Certainly changes the game if true.

idunno posted the report:

http://thingsbreak.files.wordpress.com/2013/10/evidence-for-a-rapid-release-of-carbon-at-the-paleocene-eocene-thermal-maximum.pdf

Prove it!

I commented on methane hydrates under permafrost and there was no massive glaciation to have methane hydrates under permafrost during those times. The only permafrost was alpine and the times were before the Himalayas. There weren't even massive glaciers in Antarctica to lock away methane hydrate at that time and massive glaciation is required to lock methane hydrate. It was a very different world than today.

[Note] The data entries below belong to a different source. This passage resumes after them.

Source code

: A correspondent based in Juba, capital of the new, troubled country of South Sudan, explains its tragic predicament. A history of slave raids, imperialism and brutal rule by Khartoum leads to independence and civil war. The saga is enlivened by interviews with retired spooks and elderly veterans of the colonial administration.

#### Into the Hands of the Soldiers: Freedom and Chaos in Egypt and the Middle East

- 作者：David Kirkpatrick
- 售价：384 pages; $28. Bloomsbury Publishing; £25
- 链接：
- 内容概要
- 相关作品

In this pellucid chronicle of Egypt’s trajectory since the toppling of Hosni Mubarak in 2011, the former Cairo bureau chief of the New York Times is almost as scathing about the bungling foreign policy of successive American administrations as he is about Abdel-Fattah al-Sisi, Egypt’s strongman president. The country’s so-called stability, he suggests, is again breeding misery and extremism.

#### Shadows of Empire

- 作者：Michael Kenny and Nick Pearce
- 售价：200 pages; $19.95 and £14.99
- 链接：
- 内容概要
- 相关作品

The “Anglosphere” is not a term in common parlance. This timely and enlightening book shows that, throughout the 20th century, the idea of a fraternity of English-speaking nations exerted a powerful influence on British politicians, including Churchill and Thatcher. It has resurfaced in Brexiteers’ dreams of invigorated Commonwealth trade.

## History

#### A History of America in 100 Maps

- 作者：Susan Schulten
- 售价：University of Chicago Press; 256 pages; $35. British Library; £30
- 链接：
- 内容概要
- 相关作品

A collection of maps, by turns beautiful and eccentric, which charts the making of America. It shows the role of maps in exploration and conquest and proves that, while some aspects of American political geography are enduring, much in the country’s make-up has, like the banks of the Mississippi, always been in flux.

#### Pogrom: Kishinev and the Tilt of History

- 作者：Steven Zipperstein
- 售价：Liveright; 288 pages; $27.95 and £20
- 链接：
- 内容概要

There is isotopic evidence of volcanic activity, but it isn't conclusive. The hypothesis of massive methane hydrate release is reasonable, but a bolide impact in the ocean may not leave traces we can discover to date. It's possible methane hydrate could destabilize by ocean circulation changes, but the evidence of even a pre arctic connection between that area and the Pacific Ocean during PETM isn't very convincing. Very little research has been done researching the ocean currents of the past.

I've heard both sides of a global warming debate use PETM to support their beliefs. What happened during PETM is a big scientific unknown. If I want to know it all, I need to distinguish what I know, what I don't know and don't confuse the two. There is nothing wrong with believing something, but it isn't knowledge until proven. It shouldn't be mixed in our minds as facts.